A Difficult Transmission
We travelled mostly by train during our September trip in France. And in general, we found travelling by train to be a pleasure. However, in Chartres we discovered that there was no practical way to take the train to our next stop: Amboise, in the Loire Valley. So we rented a car.
Turns out that it can be difficult or even impossible to find a rental car in Europe with automatic transmission. In Paris perhaps, but in Chartres it was not an option.
Problem is: I have never driven a car with manual transmission. Judy has, so she became the designated driver. Of course, the last time she drove a stick shift was about thirty years ago, but we figured hey, it’s like riding a bicycle. Once you learn, you don’t forget.
So off we went. Unfortunately, by the time we had found the rental car agency and taken care of all the paperwork, it was rush hour. You wouldn’t think that a cathedral town would have a heavy rush hour, but Chartres is bordered by a number of industrial communities that generate considerable traffic.
So there was a lot of stop and go. And driving a manual transmission for the first time in three decades requires some re-orientation. Stop and go is not the best sort of traffic in which to get re-oriented to a stick shift.
The car stalled a lot. And when It wasn’t in the proper gear, it tended to make alarming noises that put me in mind of a cow in labor.
But the traffic wasn’t the only challenge. French roads are full of roundabouts. Because of this, you feel as if you are spending most of your time driving in circles.
This requires even more slowing down and speeding up, more stalling, more bellows from the bovine maternity ward. Plus it requires more decisions about which way to turn. Which is more difficult because you are dizzy from driving in circles.
I was doing my best to serve as navigator, but I couldn’t make sense of the map. And neither Judy nor I have the kind of composure behind the wheel required of, say, race car drivers. So we had a lot of panicky exchanges like this:
Judy: WHICH WAY DO I GO?!?
Me: I HAVE NO #@!%$ CLUE!
We revolved multiple times around several roundabouts, stalling and starting up again, like a little moon with unstable gravity. Finally, though, we got within sight of the A10, the highway that heads south towards our destination. At this point we noticed a burning smell. A burning smell that perhaps was related to the smoke billowing out from under the hood of our car.
So we pulled over to the side of the road and turned off the engine.

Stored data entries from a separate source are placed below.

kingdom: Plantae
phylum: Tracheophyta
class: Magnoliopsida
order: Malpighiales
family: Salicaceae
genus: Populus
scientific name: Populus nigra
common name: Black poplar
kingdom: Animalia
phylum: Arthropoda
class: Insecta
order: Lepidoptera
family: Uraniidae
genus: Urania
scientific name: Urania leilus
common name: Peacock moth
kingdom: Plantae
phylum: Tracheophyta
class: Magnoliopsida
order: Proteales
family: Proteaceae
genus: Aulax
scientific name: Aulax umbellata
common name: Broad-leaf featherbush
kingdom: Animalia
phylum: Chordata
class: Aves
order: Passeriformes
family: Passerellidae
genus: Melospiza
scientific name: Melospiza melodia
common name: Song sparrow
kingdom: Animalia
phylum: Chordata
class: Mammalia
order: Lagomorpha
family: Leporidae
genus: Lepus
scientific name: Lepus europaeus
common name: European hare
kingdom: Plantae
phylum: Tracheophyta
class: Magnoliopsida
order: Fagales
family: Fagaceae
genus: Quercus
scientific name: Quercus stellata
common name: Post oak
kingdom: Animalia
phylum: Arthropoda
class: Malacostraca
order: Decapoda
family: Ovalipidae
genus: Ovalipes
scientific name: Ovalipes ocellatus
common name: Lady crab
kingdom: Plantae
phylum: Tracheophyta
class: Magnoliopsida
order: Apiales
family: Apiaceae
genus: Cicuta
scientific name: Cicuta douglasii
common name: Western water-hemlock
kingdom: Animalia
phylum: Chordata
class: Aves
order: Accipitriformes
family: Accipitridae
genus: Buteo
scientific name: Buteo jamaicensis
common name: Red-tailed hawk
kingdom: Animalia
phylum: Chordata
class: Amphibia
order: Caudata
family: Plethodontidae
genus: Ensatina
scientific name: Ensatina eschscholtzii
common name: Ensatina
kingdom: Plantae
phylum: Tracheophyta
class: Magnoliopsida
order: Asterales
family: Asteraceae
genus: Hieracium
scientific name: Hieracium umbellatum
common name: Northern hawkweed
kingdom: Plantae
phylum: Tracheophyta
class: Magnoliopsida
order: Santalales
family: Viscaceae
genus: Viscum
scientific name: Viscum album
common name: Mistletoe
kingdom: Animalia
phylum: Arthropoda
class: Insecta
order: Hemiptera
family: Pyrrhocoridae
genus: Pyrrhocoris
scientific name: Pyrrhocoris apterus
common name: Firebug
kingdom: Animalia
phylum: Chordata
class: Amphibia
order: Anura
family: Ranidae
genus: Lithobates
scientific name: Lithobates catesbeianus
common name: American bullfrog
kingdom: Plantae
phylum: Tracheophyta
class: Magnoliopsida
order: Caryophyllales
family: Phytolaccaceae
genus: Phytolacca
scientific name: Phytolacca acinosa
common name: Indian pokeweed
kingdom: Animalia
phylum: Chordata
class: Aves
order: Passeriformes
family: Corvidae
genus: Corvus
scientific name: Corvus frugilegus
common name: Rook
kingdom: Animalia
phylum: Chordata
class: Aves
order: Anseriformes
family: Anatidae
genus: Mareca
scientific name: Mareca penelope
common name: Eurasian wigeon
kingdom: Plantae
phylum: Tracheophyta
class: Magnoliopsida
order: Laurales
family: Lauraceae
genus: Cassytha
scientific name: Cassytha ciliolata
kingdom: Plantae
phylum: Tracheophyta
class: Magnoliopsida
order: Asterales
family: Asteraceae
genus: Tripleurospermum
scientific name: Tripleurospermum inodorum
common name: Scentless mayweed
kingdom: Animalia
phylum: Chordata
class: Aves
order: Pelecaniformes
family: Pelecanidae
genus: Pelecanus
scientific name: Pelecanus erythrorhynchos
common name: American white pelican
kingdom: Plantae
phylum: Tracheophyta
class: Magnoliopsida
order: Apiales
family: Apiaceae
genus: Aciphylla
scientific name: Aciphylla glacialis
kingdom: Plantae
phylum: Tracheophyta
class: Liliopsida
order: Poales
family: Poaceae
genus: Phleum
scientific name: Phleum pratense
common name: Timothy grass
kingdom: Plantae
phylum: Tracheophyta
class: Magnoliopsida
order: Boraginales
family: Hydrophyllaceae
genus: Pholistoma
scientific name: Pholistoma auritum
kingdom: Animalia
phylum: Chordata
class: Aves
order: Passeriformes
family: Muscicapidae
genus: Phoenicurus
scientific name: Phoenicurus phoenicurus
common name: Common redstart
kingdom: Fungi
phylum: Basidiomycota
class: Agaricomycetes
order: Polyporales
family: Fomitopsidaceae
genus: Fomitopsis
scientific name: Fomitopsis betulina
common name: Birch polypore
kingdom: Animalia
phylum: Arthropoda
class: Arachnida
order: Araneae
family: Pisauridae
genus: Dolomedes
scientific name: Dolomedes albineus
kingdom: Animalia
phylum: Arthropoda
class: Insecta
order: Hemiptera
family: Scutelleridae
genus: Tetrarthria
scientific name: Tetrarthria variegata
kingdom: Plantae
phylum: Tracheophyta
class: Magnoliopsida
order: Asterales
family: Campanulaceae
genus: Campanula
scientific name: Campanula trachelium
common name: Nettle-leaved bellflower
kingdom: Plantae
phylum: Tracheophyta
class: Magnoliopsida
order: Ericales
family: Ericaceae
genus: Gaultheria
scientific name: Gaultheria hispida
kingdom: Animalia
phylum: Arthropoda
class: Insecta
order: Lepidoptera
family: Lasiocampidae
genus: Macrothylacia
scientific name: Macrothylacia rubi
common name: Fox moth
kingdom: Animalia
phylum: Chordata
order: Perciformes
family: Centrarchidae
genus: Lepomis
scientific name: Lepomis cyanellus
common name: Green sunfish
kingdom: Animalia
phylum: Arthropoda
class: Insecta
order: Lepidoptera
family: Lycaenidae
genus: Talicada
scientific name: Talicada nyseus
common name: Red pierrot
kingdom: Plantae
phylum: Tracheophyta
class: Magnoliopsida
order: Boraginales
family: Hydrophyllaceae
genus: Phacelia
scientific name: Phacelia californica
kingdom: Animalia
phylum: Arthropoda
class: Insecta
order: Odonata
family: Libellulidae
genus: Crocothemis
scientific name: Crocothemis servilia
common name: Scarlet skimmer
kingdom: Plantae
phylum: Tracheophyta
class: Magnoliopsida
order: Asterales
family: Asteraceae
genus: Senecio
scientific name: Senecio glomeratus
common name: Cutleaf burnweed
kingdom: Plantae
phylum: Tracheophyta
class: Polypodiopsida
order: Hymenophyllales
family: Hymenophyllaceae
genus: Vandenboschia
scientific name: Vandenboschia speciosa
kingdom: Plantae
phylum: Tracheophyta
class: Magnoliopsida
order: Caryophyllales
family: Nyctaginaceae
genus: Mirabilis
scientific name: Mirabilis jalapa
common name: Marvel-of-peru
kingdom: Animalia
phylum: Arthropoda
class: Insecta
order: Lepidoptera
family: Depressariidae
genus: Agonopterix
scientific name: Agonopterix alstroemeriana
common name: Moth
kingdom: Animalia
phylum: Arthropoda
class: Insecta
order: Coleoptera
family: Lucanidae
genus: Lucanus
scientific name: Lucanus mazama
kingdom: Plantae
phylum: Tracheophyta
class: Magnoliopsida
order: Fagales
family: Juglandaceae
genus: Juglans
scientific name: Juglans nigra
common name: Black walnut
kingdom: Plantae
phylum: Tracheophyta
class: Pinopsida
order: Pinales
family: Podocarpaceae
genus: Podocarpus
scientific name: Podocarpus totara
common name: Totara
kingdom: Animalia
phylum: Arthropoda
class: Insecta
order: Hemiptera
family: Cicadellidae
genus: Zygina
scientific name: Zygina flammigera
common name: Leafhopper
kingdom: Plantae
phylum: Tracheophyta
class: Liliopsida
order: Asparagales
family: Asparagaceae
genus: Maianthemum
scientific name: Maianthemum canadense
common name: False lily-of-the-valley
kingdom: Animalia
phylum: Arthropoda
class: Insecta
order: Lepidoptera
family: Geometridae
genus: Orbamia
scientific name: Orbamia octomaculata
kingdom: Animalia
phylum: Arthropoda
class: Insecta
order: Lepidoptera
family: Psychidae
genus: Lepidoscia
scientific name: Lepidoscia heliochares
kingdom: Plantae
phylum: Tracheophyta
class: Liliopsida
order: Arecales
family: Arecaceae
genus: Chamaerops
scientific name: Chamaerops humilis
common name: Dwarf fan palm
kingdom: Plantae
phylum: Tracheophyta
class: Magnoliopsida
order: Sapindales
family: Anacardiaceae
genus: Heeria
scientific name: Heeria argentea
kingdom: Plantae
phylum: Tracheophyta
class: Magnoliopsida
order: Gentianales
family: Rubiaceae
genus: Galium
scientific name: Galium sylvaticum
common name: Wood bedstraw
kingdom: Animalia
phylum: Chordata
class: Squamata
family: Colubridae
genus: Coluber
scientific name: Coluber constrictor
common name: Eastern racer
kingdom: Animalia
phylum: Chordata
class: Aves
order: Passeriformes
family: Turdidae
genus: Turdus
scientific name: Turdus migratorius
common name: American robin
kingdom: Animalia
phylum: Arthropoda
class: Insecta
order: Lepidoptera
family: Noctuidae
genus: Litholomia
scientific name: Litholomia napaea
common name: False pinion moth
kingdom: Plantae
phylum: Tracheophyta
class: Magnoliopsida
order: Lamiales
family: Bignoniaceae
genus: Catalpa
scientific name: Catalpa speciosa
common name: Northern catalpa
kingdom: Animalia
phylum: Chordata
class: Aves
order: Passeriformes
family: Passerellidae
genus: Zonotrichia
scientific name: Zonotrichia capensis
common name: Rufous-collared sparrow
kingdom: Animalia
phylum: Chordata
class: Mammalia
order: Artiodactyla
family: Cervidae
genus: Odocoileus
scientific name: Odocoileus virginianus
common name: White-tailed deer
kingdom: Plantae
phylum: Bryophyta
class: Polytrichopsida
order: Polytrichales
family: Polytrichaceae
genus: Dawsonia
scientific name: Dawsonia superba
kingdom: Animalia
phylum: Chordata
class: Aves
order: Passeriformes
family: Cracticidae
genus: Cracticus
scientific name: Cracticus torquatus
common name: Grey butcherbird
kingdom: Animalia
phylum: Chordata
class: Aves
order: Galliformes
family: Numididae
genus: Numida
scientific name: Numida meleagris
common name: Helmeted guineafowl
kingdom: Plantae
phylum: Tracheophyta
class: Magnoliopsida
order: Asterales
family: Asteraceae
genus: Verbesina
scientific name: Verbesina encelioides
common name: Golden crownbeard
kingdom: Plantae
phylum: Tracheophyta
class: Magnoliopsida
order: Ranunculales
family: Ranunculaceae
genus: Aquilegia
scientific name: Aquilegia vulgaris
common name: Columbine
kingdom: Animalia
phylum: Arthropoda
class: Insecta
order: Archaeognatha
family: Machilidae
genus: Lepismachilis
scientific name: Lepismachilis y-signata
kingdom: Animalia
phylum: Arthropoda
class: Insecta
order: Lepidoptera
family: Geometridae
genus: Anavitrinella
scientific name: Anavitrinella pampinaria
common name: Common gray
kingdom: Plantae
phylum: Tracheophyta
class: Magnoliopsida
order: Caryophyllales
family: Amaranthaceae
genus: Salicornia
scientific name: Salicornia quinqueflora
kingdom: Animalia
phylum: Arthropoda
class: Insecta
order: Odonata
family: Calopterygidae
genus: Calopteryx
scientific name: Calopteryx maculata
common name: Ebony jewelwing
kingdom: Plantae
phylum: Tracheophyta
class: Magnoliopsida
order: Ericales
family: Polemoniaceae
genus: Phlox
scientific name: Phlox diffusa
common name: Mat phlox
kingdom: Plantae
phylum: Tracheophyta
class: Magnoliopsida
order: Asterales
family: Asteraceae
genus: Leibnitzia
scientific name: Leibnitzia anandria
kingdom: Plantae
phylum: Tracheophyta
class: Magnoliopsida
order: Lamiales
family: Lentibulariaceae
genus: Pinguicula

We decided that we would stay there for a while, let the car cool down, and let our pulses return to normal. If the car was still smoking when we got back on the road, we would head back to the car rental office.
Fortunately, that turned out not to be necessary. After about 45 minutes we started up the car and got on to the A10. Judy was more comfortable changing gears, and we made it the rest of the way without smoke, flames, or explosions.
While on the road we did discover some important common ground between French and American cultures. In both countries, highways are a good place to find bad to mediocre food, something not easy to do in France.
In this case, the source of the food was a French chain called The Buffalo Grill. The Buffalo Grill is clearly aimed at harassed French parents who have been stuck in the car with their kids for too many hours. It has a Wild West theme that would probably inspire protest rallies in some parts of the USA. For a little taste, here’s a picture of the plastic teepee/playhouse adjoining the restaurant.
The remainder of our driving experiences in France were uneventful. Fortunately we were able to leave the car in Amboise and take the train back to Paris.
For those of you who are American, have you ever tried driving in Europe? And for the Europeans, have you ever rented a car in the USA? Was it a challenging experience?